▼

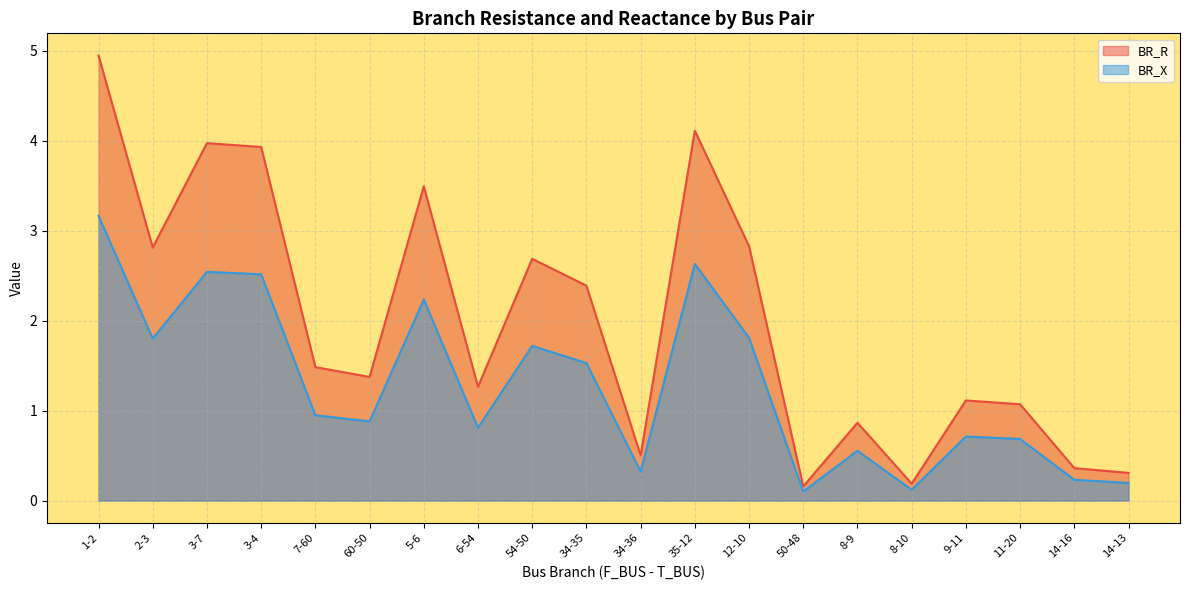

What is the value of the BR_R point at the 10th from the left?

2.4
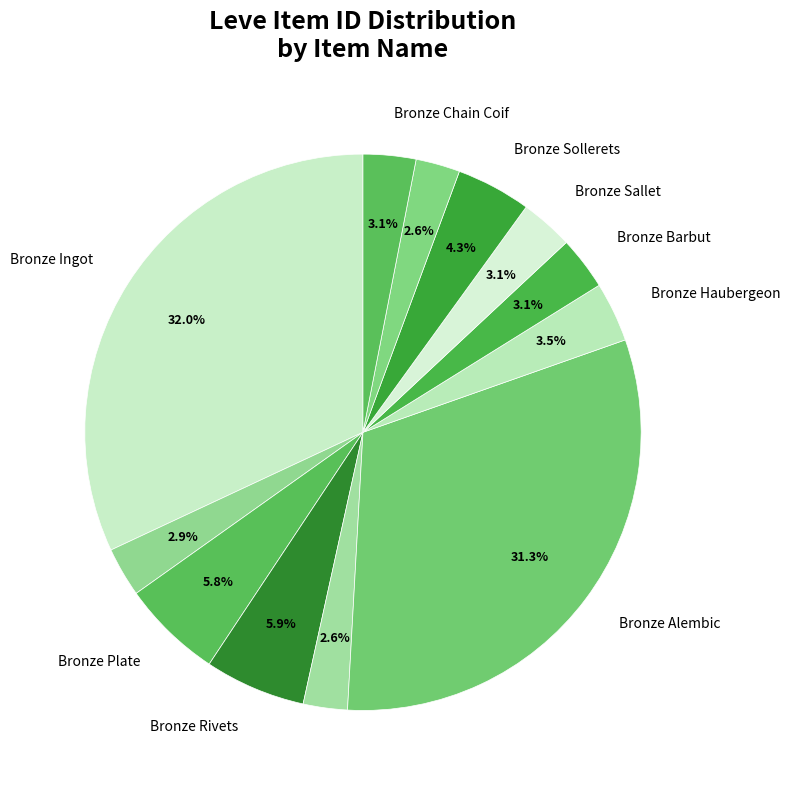

Count the number of slices in the pie.

12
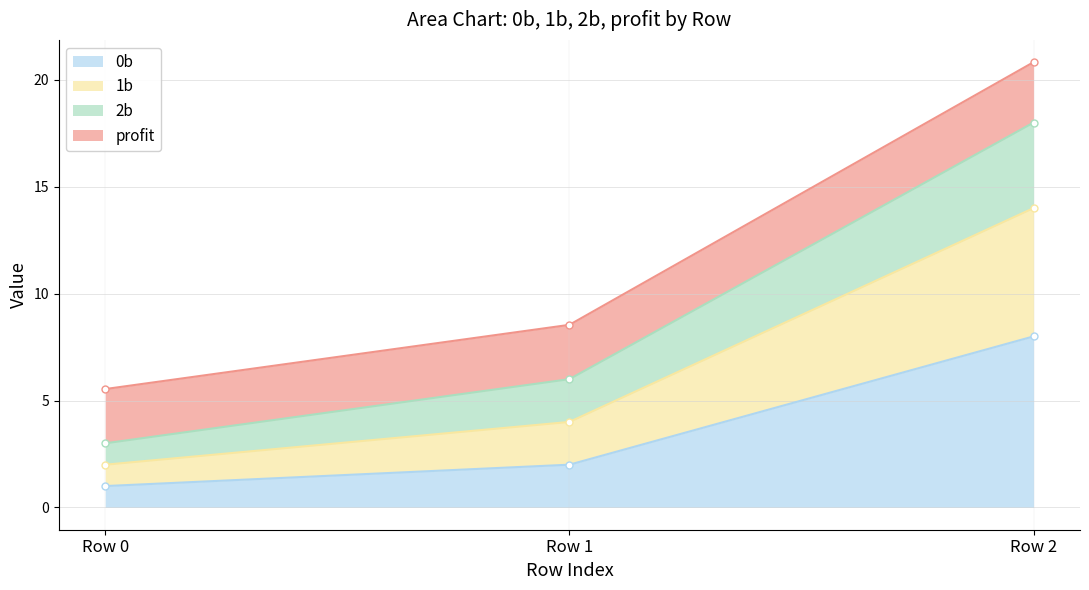

Which series has the largest range (max minus min)?

2b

▲

課題の目的 — 上の資料の文字をすべて、一字一句変えずに書き写しなさい。画像は解答に含めないこと。

課題の出力 —
What is the value of the BR_R point at the 10th from the left?

2.4

Count the number of slices in the pie.

12

Which series has the largest range (max minus min)?

2b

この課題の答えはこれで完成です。